Kosmetyki cruelty free

  • 22.07.2018
  • /
  • Kategoria:

Kosmetyki cruelty free
Kosmetyki cruelty free czyli nietestowane na zwierzętach goszczą na sklepowych półkach coraz częściej, co sprawiło, że ludzie zaczęli uważniej oglądać etykiety na kosmetykach?

Króliki, chomiki, szynszyle, psy czy koty czyli zwierzęta posiadane przez tysiące ludzi stają się coraz częściej traktowane jako "członek rodziny". Większość ludzi zna i zgadza się z teorią, że pies jest najlepszym przyjacielem człowieka, jednak właściciele mniejszych zwierząt tak zwanych "gryzoni" stanowią coraz liczniejszą grupę a ich przywiązanie do swoich pupili spowodowało zainteresowanie tematem testów na zwierzętach.

Kosmetyki curelty free zwane są również wegańskimi jednak nie trzeba być weganem, żeby zmienić swoje półki w łazience ze zwykłych kosmetyków na właśnie te wegańskie, które nie "używały" zwierząt.

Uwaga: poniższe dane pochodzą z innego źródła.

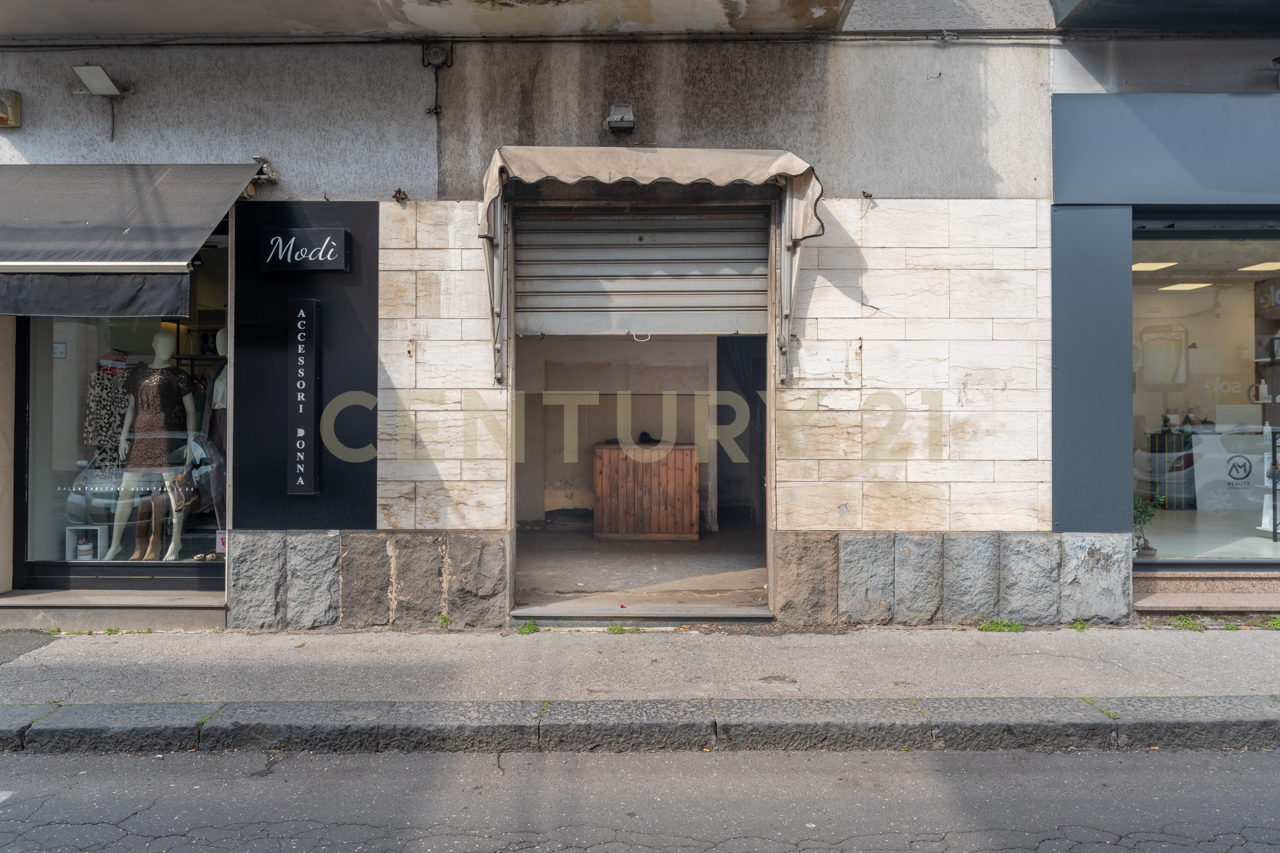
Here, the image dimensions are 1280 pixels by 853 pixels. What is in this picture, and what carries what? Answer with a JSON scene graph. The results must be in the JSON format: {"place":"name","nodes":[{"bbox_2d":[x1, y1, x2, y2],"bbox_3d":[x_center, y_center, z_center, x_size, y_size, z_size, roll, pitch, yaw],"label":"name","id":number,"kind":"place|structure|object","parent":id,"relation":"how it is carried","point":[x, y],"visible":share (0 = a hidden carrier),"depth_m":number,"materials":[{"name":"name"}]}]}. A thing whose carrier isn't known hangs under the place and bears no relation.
{"place":"outdoors","nodes":[
{"label":"outdoors","id":0,"kind":"place"},
{"bbox_2d":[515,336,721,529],"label":"interior wall","id":1,"kind":"structure","parent":0,"point":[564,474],"depth_m":9.91,"materials":[{"name":"beige paint"}]},
{"bbox_2d":[0,744,1279,852],"label":"road","id":2,"kind":"structure","parent":0,"point":[1268,772],"materials":[{"name":"grey asphalt"}]},
{"bbox_2d":[0,695,1279,753],"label":"curb","id":3,"kind":"structure","parent":2,"relation":"on","point":[76,710],"depth_m":4.06,"materials":[{"name":"grey stone"}]},
{"bbox_2d":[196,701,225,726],"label":"weed","id":4,"kind":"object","parent":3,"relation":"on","point":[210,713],"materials":[{"name":"green plant"}]},
{"bbox_2d":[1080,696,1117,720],"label":"weed","id":5,"kind":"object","parent":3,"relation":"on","point":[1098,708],"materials":[{"name":"green plant"}]},
{"bbox_2d":[0,0,1279,628],"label":"building","id":6,"kind":"structure","parent":0,"point":[805,140],"depth_m":6.32,"materials":[{"name":"grey paint"}]},
{"bbox_2d":[0,88,21,127],"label":"alarm box","id":7,"kind":"object","parent":6,"relation":"attached to","point":[11,93],"visible":0.97,"depth_m":6.04,"materials":[{"name":"brown plastic"}]},
{"bbox_2d":[70,64,125,97],"bbox_3d":[-3.591,-2.275,5.946,0.246,0.165,0.309,0,0,0],"label":"floodlight","id":8,"kind":"object","parent":6,"relation":"attached to","point":[106,80],"visible":0.98,"depth_m":5.90,"materials":[{"name":"white"}]},
{"bbox_2d":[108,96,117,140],"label":"cable","id":9,"kind":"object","parent":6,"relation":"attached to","point":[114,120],"visible":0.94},
{"bbox_2d":[13,232,229,584],"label":"shop window","id":10,"kind":"structure","parent":6,"relation":"in","point":[43,488],"depth_m":6.42,"materials":[{"name":"glass"}]},
{"bbox_2d":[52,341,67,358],"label":"sticker","id":11,"kind":"object","parent":10,"relation":"attached to","point":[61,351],"visible":0.97,"depth_m":6.34,"materials":[{"name":"white paper"}]},
{"bbox_2d":[75,537,93,559],"bbox_3d":[-4.185,0.949,6.757,0.122,0.175,0.119,0,0,-39],"label":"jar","id":12,"kind":"object","parent":10,"relation":"in","point":[81,548],"visible":0.83,"depth_m":6.72,"materials":[{"name":"white"}]},
{"bbox_2d":[64,524,107,559],"bbox_3d":[-4.143,0.900,6.733,0.266,0.267,0.217,0,0,0],"label":"white box","id":13,"kind":"object","parent":10,"relation":"in","point":[99,528],"visible":0.73,"depth_m":6.68,"materials":[{"name":"white"}]},
{"bbox_2d":[83,351,129,469],"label":"dress","id":14,"kind":"object","parent":10,"relation":"in","point":[91,429],"visible":0.67,"depth_m":6.73,"materials":[{"name":"fabric"}]},
{"bbox_2d":[128,498,159,560],"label":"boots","id":15,"kind":"object","parent":10,"relation":"in","point":[136,555],"visible":0.95,"depth_m":6.55,"materials":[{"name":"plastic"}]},
{"bbox_2d":[102,334,196,561],"bbox_3d":[-3.644,0.156,6.687,0.572,1.662,0.624,0,0,0],"label":"mannequin","id":16,"kind":"object","parent":10,"relation":"in","point":[186,399],"visible":0.9,"depth_m":6.60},
{"bbox_2d":[122,366,197,472],"bbox_3d":[-3.649,-0.030,6.804,0.480,0.751,0.350,0,0,-16],"label":"dress","id":17,"kind":"object","parent":16,"relation":"on","point":[179,379],"visible":0.74,"depth_m":6.71,"materials":[{"name":"brown fabric"}]},
{"bbox_2d":[167,471,197,510],"bbox_3d":[-3.395,0.488,6.654,0.144,0.258,0.308,0,0,0],"label":"handbag","id":18,"kind":"object","parent":16,"relation":"hanging from","point":[186,501],"visible":0.92,"depth_m":6.59,"materials":[{"name":"leather"}]},
{"bbox_2d":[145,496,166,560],"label":"boot","id":19,"kind":"object","parent":10,"relation":"in","point":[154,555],"visible":0.88,"depth_m":6.62,"materials":[{"name":"brown leather"}]},
{"bbox_2d":[202,328,228,550],"bbox_3d":[-2.986,0.090,6.455,0.488,1.651,0.519,0,0,0],"label":"mannequin","id":20,"kind":"object","parent":10,"relation":"in","point":[221,334],"visible":0.58,"depth_m":6.36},
{"bbox_2d":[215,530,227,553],"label":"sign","id":21,"kind":"object","parent":10,"relation":"attached to","point":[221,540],"visible":0.59,"depth_m":6.12,"materials":[{"name":"pink paper"}]},
{"bbox_2d":[0,162,267,316],"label":"awning","id":22,"kind":"object","parent":6,"relation":"attached to","point":[206,188],"visible":0.97,"depth_m":5.62,"materials":[{"name":"grey fabric"}]},
{"bbox_2d":[245,156,279,190],"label":"awning bracket","id":23,"kind":"object","parent":6,"relation":"attached to","point":[261,173],"visible":0.74,"depth_m":6.01,"materials":[{"name":"metal"}]},
{"bbox_2d":[231,202,381,532],"bbox_3d":[-2.267,-0.410,6.061,1.049,2.307,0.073,0,0,0],"label":"black panel","id":24,"kind":"object","parent":6,"relation":"attached to","point":[371,496],"visible":0.74,"depth_m":6.07,"materials":[{"name":"black"}]},
{"bbox_2d":[287,298,321,495],"bbox_3d":[-2.248,-0.187,6.007,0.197,1.253,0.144,0,0,0],"label":"vertical sign","id":25,"kind":"object","parent":24,"relation":"attached to","point":[301,312],"visible":0.98,"depth_m":5.97,"materials":[{"name":"black"}]},
{"bbox_2d":[261,227,349,272],"bbox_3d":[-2.254,-1.170,6.021,0.613,0.289,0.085,0,0,0],"label":"shop sign","id":26,"kind":"object","parent":24,"relation":"attached to","point":[329,267],"visible":0.98,"depth_m":6.00,"materials":[{"name":"black"}]},
{"bbox_2d":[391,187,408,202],"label":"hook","id":27,"kind":"object","parent":6,"relation":"attached to","point":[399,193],"visible":0.96,"depth_m":5.95,"materials":[{"name":"metal"}]},
{"bbox_2d":[0,0,861,37],"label":"balcony","id":28,"kind":"structure","parent":6,"relation":"attached to","point":[823,6],"depth_m":6.05,"materials":[{"name":"beige"}]},
{"bbox_2d":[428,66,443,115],"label":"cable","id":29,"kind":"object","parent":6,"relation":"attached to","point":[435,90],"visible":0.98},
{"bbox_2d":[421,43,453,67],"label":"junction box","id":30,"kind":"object","parent":6,"relation":"attached to","point":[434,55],"visible":0.96,"depth_m":5.97,"materials":[{"name":"metal"}]},
{"bbox_2d":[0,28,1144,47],"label":"cable","id":31,"kind":"object","parent":6,"relation":"attached to","point":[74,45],"visible":0.88,"depth_m":6.22,"materials":[{"name":"plastic"}]},
{"bbox_2d":[606,102,636,134],"bbox_3d":[-0.128,-2.069,6.045,0.193,0.184,0.228,0,0,0],"label":"wall lamp","id":32,"kind":"object","parent":6,"relation":"attached to","point":[612,118],"visible":0.97,"depth_m":5.99,"materials":[{"name":"grey metal"}]},
{"bbox_2d":[514,330,766,617],"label":"doorway","id":33,"kind":"structure","parent":6,"relation":"in","point":[514,474],"depth_m":7.32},
{"bbox_2d":[516,207,771,337],"bbox_3d":[0.020,-1.196,6.526,2.356,1.185,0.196,0,0,0],"label":"roller shutter","id":34,"kind":"object","parent":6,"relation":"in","point":[655,304],"visible":0.9,"depth_m":6.52,"materials":[{"name":"grey metal"}]},
{"bbox_2d":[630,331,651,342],"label":"handle","id":35,"kind":"object","parent":34,"relation":"hanging from","point":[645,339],"visible":0.93,"depth_m":6.20,"materials":[{"name":"white metal"}]},
{"bbox_2d":[477,145,824,385],"bbox_3d":[0.055,-1.061,5.777,2.473,1.581,1.042,0,0,0],"label":"awning","id":36,"kind":"object","parent":6,"relation":"attached to","point":[650,178],"visible":0.96,"depth_m":5.61,"materials":[{"name":"beige fabric"}]},
{"bbox_2d":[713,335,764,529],"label":"doorway","id":37,"kind":"structure","parent":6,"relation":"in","point":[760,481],"depth_m":9.51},
{"bbox_2d":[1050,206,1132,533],"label":"panel","id":38,"kind":"object","parent":6,"relation":"attached to","point":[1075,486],"visible":0.85,"depth_m":6.07,"materials":[{"name":"grey metal"}]},
{"bbox_2d":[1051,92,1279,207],"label":"sign board","id":39,"kind":"object","parent":6,"relation":"attached to","point":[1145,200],"visible":0.98,"depth_m":6.08,"materials":[{"name":"blue metal"}]},
{"bbox_2d":[1052,0,1279,30],"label":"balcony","id":40,"kind":"structure","parent":6,"relation":"attached to","point":[1095,3],"depth_m":6.06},
{"bbox_2d":[1130,222,1279,560],"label":"shop window","id":41,"kind":"structure","parent":6,"relation":"in","point":[1173,543],"depth_m":6.68,"materials":[{"name":"glass"}]},
{"bbox_2d":[1132,493,1164,558],"bbox_3d":[3.960,0.785,7.090,0.354,0.542,0.351,0,0,0],"label":"potted plant","id":42,"kind":"object","parent":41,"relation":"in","point":[1138,538],"visible":0.68,"depth_m":7.05,"materials":[{"name":"green plant"}]},
{"bbox_2d":[1131,261,1178,270],"bbox_3d":[4.864,-1.548,8.606,0.533,0.071,0.479,0,0,0],"label":"ceiling light","id":43,"kind":"object","parent":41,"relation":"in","point":[1150,264],"visible":0.7,"depth_m":8.55,"materials":[{"name":"white"}]},
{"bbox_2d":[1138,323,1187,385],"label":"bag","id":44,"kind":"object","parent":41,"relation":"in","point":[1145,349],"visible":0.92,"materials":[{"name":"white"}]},
{"bbox_2d":[1140,429,1197,508],"bbox_3d":[5.605,0.461,9.409,0.563,0.791,0.518,0,0,0],"label":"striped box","id":45,"kind":"object","parent":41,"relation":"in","point":[1150,451],"visible":0.66,"depth_m":9.24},
{"bbox_2d":[1156,281,1213,290],"bbox_3d":[5.855,-1.515,9.629,0.540,0.083,0.487,0,0,0],"label":"ceiling light","id":46,"kind":"object","parent":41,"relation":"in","point":[1178,287],"visible":0.8,"depth_m":9.60,"materials":[{"name":"white"}]},
{"bbox_2d":[1191,431,1268,510],"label":"reception desk","id":47,"kind":"object","parent":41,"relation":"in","point":[1198,476],"visible":0.85,"depth_m":8.78,"materials":[{"name":"white"}]},
{"bbox_2d":[1237,260,1279,271],"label":"ceiling light","id":48,"kind":"object","parent":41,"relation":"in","point":[1276,264],"visible":0.92,"depth_m":8.40,"materials":[{"name":"white"}]},
{"bbox_2d":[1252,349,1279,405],"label":"shelf","id":49,"kind":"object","parent":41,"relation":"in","point":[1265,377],"visible":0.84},
{"bbox_2d":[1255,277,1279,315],"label":"sign","id":50,"kind":"object","parent":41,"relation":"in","point":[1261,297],"visible":0.89,"depth_m":8.12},
{"bbox_2d":[1257,421,1279,538],"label":"display stand","id":51,"kind":"object","parent":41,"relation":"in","point":[1268,471],"visible":0.9,"depth_m":7.64,"materials":[{"name":"black"}]},
{"bbox_2d":[1,623,1279,704],"label":"pavement","id":52,"kind":"structure","parent":0,"point":[1010,680],"materials":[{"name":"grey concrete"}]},
{"bbox_2d":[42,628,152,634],"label":"weed","id":53,"kind":"object","parent":52,"relation":"on","point":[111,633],"visible":0.48,"depth_m":6.00,"materials":[{"name":"green plant"}]},
{"bbox_2d":[0,589,225,631],"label":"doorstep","id":54,"kind":"object","parent":52,"relation":"on","point":[174,620],"visible":0.79,"depth_m":6.03,"materials":[{"name":"grey stone"}]},
{"bbox_2d":[438,613,452,629],"bbox_3d":[-1.290,1.306,5.921,0.129,0.130,0.201,0,0,0],"label":"weed","id":55,"kind":"object","parent":52,"relation":"on","point":[444,618],"visible":0.76,"depth_m":5.94,"materials":[{"name":"green plant"}]},
{"bbox_2d":[515,620,539,635],"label":"weed","id":56,"kind":"object","parent":52,"relation":"on","point":[534,628],"visible":0.85,"depth_m":5.92,"materials":[{"name":"green plant"}]},
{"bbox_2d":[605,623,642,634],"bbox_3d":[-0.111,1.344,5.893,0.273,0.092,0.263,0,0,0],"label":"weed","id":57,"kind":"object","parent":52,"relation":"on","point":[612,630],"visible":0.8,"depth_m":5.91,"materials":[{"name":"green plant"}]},
{"bbox_2d":[514,605,775,624],"bbox_3d":[0.058,1.347,6.278,1.772,0.116,0.551,0,0,0],"label":"doorstep","id":58,"kind":"object","parent":52,"relation":"on","point":[760,615],"visible":0.92,"depth_m":6.18,"materials":[{"name":"grey"}]},
{"bbox_2d":[977,618,1027,633],"bbox_3d":[2.368,1.325,5.878,0.370,0.105,0.262,0,0,0],"label":"weed","id":59,"kind":"object","parent":52,"relation":"on","point":[1010,628],"visible":0.83,"depth_m":5.89,"materials":[{"name":"green plant"}]},
{"bbox_2d":[1070,618,1089,630],"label":"weed","id":60,"kind":"object","parent":52,"relation":"on","point":[1078,625],"visible":0.7,"depth_m":5.98,"materials":[{"name":"green plant"}]},
{"bbox_2d":[1167,614,1207,630],"bbox_3d":[3.700,1.336,6.055,0.260,0.114,0.325,0,0,0],"label":"weed","id":61,"kind":"object","parent":52,"relation":"on","point":[1188,625],"visible":0.68,"depth_m":6.05,"materials":[{"name":"green plant"}]},
{"bbox_2d":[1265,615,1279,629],"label":"weed","id":62,"kind":"object","parent":52,"relation":"on","point":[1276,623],"visible":0.73,"depth_m":6.07,"materials":[{"name":"green plant"}]},
{"bbox_2d":[515,527,767,608],"label":"shop floor","id":63,"kind":"structure","parent":0,"point":[584,575],"materials":[{"name":"concrete"}]},
{"bbox_2d":[591,441,701,539],"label":"wooden counter","id":64,"kind":"object","parent":63,"relation":"on","point":[599,466],"visible":0.97,"depth_m":9.14,"materials":[{"name":"brown wood"}]},
{"bbox_2d":[636,431,661,445],"bbox_3d":[0.089,0.136,9.498,0.267,0.129,0.275,0,0,-16],"label":"hat","id":65,"kind":"object","parent":64,"relation":"on","point":[645,441],"visible":0.97,"depth_m":9.42,"materials":[{"name":"black"}]},
{"bbox_2d":[1134,570,1279,614],"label":"step","id":66,"kind":"structure","parent":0,"point":[1160,583],"depth_m":6.39,"materials":[{"name":"stone"}]}
]}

Myślenie na przykładzie swoich zwierzęcych przyjaciół "co jeżeli mój zwierzak by trafił do takiego miejsca" towarzyszy ludziom coraz częściej, to właśnie na przykładzie naszych czworonogich współlokatorów dostrzegamy problem i jego skalę. 

W Internecie coraz częściej można znaleźć listy firm, które testują produkty na zwierzętach oraz listy sklepów, które w swoim asortymencie mają kosmetyki nie poddane takiemu testowaniu.

Skala problemu jest ogromna ponieważ w XXI wieku istnieje wiele możliwości na zastąpienie zwierząt innymi badaniami jednak przez wciąż znikome uświadomienie ludzi, które się zwiększa ale upłynie jeszcze sporo czasu zanim będzie na tyle silne by ludzie coś z tym zrobili. Walka zaczęła się już dawno i coraz więcej ludzi omija zwykłe kosmetyki szerokim łukiem ale na dzień dzisiejszy jest jeszcze to też dość trudne, trzeba uważnie zanalizować i zapamiętać listę takich kosmetyków oraz pamiętać, że nie dostanie się ich w każdym markecie. 

Wiele osób uważa, że testowanie kosmetyków na zwierzętach wygląda tak, że to gotowe produkty są nakładane na ich skórę, smutny jest fakt jak bardzo są w błędzie. Takie testy przeprowadzane są bardzo drastycznie i nie każdy chce o tym czytać, zaletą internetu jest możliwość czytania w nim informacji jakie nam odpowiadają ale wypieranie problemu też do niczego nie prowadzi.

Idąc za starym powiedzeniem "czego oczy nie widzą, tego sercu nie żal" i tak na ten temat jest coraz więcej kampani a ludzie bardziej świadomie wybierają kosmetyki z półek, jak jak jedzenie. Społeczeństwo zaczęło uważnie czytać co spożywa a teraz zaczyna uważnie czytać co nakłada na twarz. Zacznie znikać coraz więcej artykułów spożywczych pochodzenia zwierzęcego oraz kosmetyków, które w swojej produkcji wykorzystywały małe stworzenia. Świat zaczyna interesować się życiem innych organizmów, skoro poprawiamy ciągle komfort naszego życia to nie bądźmy obojętni na los zwierząt, bo czasami to od nich możemy się najwięcej nauczyć.